Here we present a preliminary meta-analysis of validation across 6 single site studies with prospectively defined end points. We used pre-treatment standard of care (SOC) diagnostic data (demographics, drug regimen, imaging (DCE MRI), and pathology) as TS inputs. Using only this data, TS predicted the weekly volumetric response throughout the course of treatment, pathological complete response(pCR) and likelihood of recurrence to the physician’s choice of therapy.
Ground Truth of pCR was available for 350 patients where TS predictions were assessed to have an accuracy of 92% with sensitivity and specificity of 89.9% and 92.5%, respectively. The performance of TS was robust across all breast cancer subtypes; accuracy, sensitivity and specificity were 92%, 91%, 92% in TNBC; 92%, 91%, 92% in HER2+; and 92%, 83%, 93% in HR+/HER2- patients.
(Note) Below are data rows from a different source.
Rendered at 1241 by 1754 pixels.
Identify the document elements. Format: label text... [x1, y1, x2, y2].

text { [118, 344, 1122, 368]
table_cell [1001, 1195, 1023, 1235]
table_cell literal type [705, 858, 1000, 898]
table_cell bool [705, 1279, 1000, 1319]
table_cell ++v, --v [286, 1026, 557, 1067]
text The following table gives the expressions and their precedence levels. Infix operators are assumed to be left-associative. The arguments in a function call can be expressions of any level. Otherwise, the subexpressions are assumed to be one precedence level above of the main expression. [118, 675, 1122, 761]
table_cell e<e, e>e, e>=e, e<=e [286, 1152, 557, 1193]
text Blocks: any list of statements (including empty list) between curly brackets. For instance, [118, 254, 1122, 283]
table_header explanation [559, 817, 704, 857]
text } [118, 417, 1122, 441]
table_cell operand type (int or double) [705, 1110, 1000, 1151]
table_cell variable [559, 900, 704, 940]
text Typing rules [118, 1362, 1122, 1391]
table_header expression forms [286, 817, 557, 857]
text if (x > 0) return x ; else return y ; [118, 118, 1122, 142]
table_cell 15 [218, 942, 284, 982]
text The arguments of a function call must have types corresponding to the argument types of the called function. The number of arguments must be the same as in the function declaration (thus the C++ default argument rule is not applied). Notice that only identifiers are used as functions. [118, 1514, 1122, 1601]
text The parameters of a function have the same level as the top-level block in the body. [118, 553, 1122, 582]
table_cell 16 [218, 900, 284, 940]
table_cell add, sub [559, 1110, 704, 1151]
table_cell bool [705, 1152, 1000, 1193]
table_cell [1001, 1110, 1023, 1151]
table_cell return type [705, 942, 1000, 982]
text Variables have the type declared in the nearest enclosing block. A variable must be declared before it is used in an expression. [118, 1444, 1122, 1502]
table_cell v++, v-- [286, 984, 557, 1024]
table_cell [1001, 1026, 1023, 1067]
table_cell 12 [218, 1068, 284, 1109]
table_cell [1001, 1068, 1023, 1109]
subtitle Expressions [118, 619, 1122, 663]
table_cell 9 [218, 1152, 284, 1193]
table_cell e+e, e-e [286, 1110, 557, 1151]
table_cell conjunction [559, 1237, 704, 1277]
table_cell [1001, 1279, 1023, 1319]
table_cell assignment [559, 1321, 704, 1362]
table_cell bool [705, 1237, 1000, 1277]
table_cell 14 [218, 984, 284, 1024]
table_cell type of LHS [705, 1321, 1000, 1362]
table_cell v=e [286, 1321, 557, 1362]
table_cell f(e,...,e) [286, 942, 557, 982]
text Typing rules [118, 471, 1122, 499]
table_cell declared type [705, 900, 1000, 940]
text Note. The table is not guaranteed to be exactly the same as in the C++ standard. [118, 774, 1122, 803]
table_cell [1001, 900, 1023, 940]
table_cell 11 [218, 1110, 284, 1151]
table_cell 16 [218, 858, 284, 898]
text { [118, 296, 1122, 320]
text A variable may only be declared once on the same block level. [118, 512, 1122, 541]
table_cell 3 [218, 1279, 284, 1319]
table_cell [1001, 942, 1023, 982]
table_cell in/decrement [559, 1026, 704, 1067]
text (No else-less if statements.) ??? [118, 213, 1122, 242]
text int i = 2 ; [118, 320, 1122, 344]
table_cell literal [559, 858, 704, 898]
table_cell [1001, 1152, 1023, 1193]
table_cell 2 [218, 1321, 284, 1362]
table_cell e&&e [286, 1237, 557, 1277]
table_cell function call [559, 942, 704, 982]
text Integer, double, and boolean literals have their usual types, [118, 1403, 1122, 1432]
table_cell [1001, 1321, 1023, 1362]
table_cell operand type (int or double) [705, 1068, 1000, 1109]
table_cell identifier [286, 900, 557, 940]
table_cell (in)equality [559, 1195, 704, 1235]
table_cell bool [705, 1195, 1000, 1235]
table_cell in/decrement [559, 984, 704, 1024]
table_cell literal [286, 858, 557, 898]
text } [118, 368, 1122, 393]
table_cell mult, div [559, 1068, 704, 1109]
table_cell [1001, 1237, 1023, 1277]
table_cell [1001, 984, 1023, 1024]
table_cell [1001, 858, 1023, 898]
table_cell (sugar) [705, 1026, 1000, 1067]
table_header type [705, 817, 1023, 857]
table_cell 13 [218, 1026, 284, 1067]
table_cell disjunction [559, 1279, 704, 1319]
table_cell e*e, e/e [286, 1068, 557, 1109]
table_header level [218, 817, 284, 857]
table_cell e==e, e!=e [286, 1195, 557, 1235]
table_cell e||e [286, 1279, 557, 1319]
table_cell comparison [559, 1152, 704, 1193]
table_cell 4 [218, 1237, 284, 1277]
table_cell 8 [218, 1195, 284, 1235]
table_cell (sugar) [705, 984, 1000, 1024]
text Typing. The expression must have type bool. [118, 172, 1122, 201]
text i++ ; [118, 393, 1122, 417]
TS simulated volumetric response had a median absolute volumetric error of 3.4% compared to the radiographic volume extracted from pre-surgery DCE MRIs.
In summary, TS can accurately predict tumor response to all standard of care therapies currently approved by NCCN guidelines. With upfront radiographic response (volume) and pathologic (pCR, residual cancer burden) predictions TS allows better assessment of the risk and individualized benefit of certain regimens to individualize de-escalation, escalation or expedite enrollment in clinical trials.